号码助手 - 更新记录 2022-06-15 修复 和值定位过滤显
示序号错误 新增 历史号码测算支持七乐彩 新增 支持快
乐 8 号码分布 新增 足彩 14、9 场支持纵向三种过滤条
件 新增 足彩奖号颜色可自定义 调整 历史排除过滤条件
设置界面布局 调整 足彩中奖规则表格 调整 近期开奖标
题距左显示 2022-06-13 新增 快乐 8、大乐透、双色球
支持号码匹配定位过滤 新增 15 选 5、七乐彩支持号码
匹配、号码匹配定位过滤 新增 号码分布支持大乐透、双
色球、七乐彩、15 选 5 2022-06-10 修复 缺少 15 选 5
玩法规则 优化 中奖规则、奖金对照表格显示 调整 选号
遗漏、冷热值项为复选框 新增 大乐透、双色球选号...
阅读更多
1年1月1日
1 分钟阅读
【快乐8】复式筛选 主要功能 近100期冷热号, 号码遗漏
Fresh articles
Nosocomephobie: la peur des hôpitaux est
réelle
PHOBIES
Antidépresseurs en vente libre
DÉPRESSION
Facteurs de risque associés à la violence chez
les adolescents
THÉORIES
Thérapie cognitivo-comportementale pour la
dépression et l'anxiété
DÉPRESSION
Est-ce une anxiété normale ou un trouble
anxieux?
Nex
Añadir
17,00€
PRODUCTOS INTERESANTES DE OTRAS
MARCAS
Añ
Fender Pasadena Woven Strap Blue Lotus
* * *
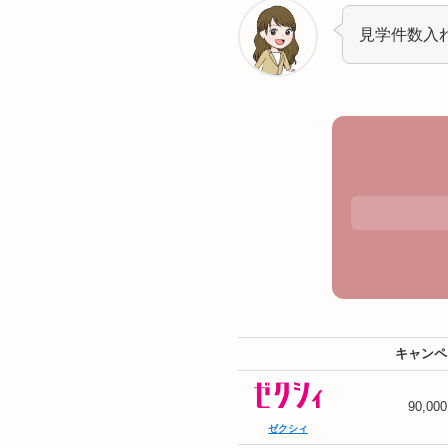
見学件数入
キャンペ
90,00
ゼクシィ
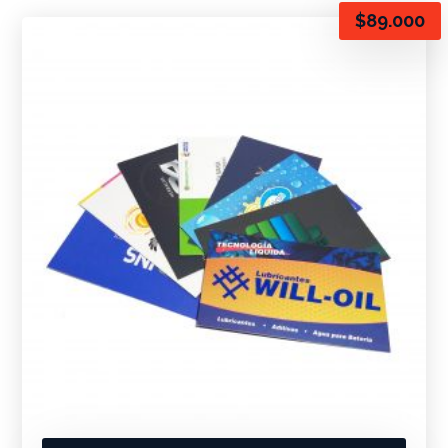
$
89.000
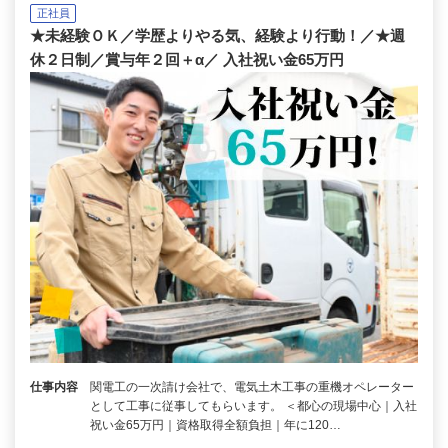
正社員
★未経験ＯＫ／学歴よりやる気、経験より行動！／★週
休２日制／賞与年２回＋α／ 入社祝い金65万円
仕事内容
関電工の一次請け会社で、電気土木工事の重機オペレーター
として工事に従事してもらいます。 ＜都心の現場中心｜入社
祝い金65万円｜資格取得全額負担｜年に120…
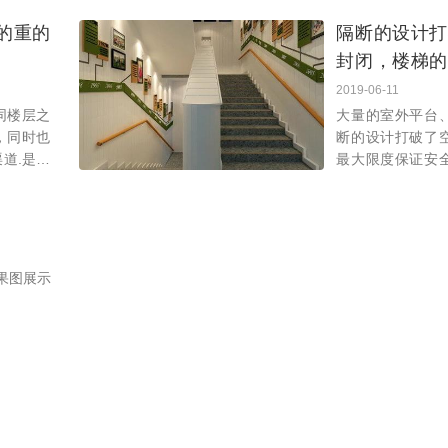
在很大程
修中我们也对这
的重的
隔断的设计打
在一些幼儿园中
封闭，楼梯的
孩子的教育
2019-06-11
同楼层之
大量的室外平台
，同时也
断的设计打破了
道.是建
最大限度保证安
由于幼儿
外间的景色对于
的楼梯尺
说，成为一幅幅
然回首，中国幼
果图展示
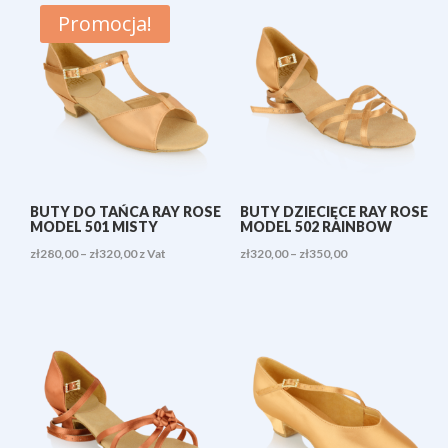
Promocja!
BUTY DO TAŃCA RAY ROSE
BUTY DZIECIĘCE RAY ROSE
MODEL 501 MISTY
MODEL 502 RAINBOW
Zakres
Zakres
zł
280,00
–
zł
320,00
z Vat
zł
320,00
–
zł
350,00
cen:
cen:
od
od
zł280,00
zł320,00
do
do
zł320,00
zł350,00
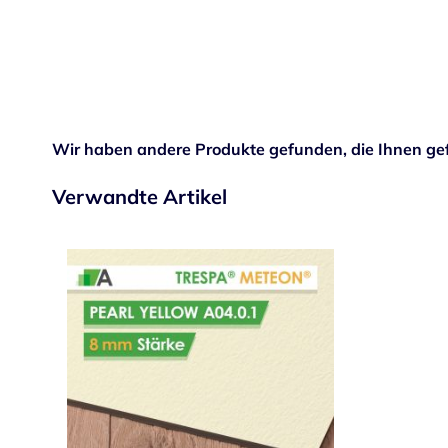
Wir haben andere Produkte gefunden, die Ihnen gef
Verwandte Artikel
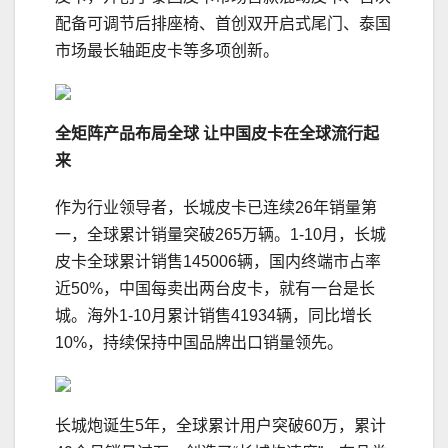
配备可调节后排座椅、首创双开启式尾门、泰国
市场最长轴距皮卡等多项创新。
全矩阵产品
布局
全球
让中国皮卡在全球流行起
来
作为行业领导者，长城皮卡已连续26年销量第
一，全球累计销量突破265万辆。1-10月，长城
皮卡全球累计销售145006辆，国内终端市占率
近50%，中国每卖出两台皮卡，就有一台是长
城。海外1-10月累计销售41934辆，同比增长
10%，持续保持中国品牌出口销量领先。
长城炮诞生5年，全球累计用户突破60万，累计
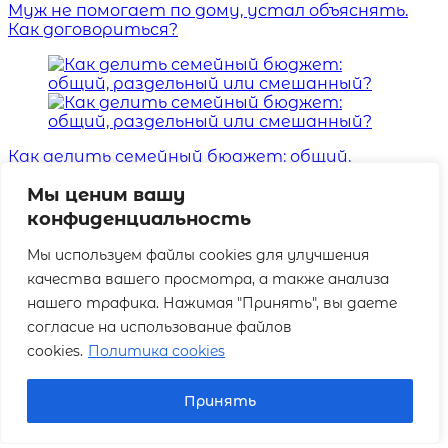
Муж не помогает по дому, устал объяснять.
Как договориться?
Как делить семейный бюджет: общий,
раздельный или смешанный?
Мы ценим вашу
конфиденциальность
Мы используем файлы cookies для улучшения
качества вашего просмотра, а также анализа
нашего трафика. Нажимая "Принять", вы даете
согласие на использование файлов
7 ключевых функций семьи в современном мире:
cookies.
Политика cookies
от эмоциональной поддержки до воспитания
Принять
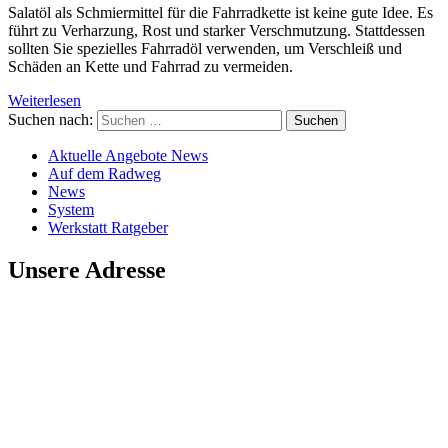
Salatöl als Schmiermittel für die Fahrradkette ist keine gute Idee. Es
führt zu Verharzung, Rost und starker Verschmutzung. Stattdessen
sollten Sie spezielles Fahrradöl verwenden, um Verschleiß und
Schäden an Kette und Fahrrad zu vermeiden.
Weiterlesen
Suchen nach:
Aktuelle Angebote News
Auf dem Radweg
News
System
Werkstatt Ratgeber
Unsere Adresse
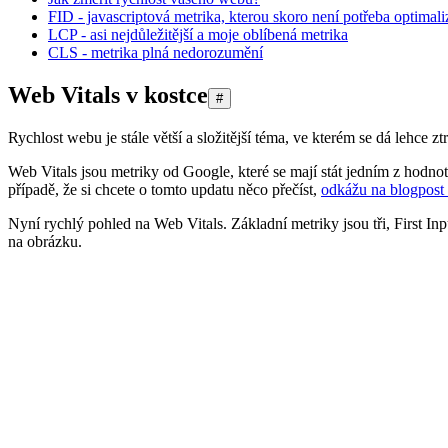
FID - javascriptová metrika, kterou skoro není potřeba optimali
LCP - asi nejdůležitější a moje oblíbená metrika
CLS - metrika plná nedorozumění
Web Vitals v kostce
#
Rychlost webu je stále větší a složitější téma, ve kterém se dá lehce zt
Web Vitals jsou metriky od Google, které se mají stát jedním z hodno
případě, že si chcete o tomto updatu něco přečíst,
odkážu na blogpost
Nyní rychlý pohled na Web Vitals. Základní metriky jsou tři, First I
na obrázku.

What the exercise asks –
Among the lines above, repeat exactly those from the line with "号码助手 - 更新记录 2022-06-15 修复 和值定位过滤显" to the line with "Fender Pasadena Woven Strap Blue Lotus", counting both ends.

Exercise response –
号码助手 - 更新记录 2022-06-15 修复 和值定位过滤显
示序号错误 新增 历史号码测算支持七乐彩 新增 支持快
乐 8 号码分布 新增 足彩 14、9 场支持纵向三种过滤条
件 新增 足彩奖号颜色可自定义 调整 历史排除过滤条件
设置界面布局 调整 足彩中奖规则表格 调整 近期开奖标
题距左显示 2022-06-13 新增 快乐 8、大乐透、双色球
支持号码匹配定位过滤 新增 15 选 5、七乐彩支持号码
匹配、号码匹配定位过滤 新增 号码分布支持大乐透、双
色球、七乐彩、15 选 5 2022-06-10 修复 缺少 15 选 5
玩法规则 优化 中奖规则、奖金对照表格显示 调整 选号
遗漏、冷热值项为复选框 新增 大乐透、双色球选号...
阅读更多
1年1月1日
1 分钟阅读
【快乐8】复式筛选 主要功能 近100期冷热号, 号码遗漏
Fresh articles
Nosocomephobie: la peur des hôpitaux est
réelle
PHOBIES
Antidépresseurs en vente libre
DÉPRESSION
Facteurs de risque associés à la violence chez
les adolescents
THÉORIES
Thérapie cognitivo-comportementale pour la
dépression et l'anxiété
DÉPRESSION
Est-ce une anxiété normale ou un trouble
anxieux?
Nex
Añadir
17,00€
PRODUCTOS INTERESANTES DE OTRAS
MARCAS
Añ
Fender Pasadena Woven Strap Blue Lotus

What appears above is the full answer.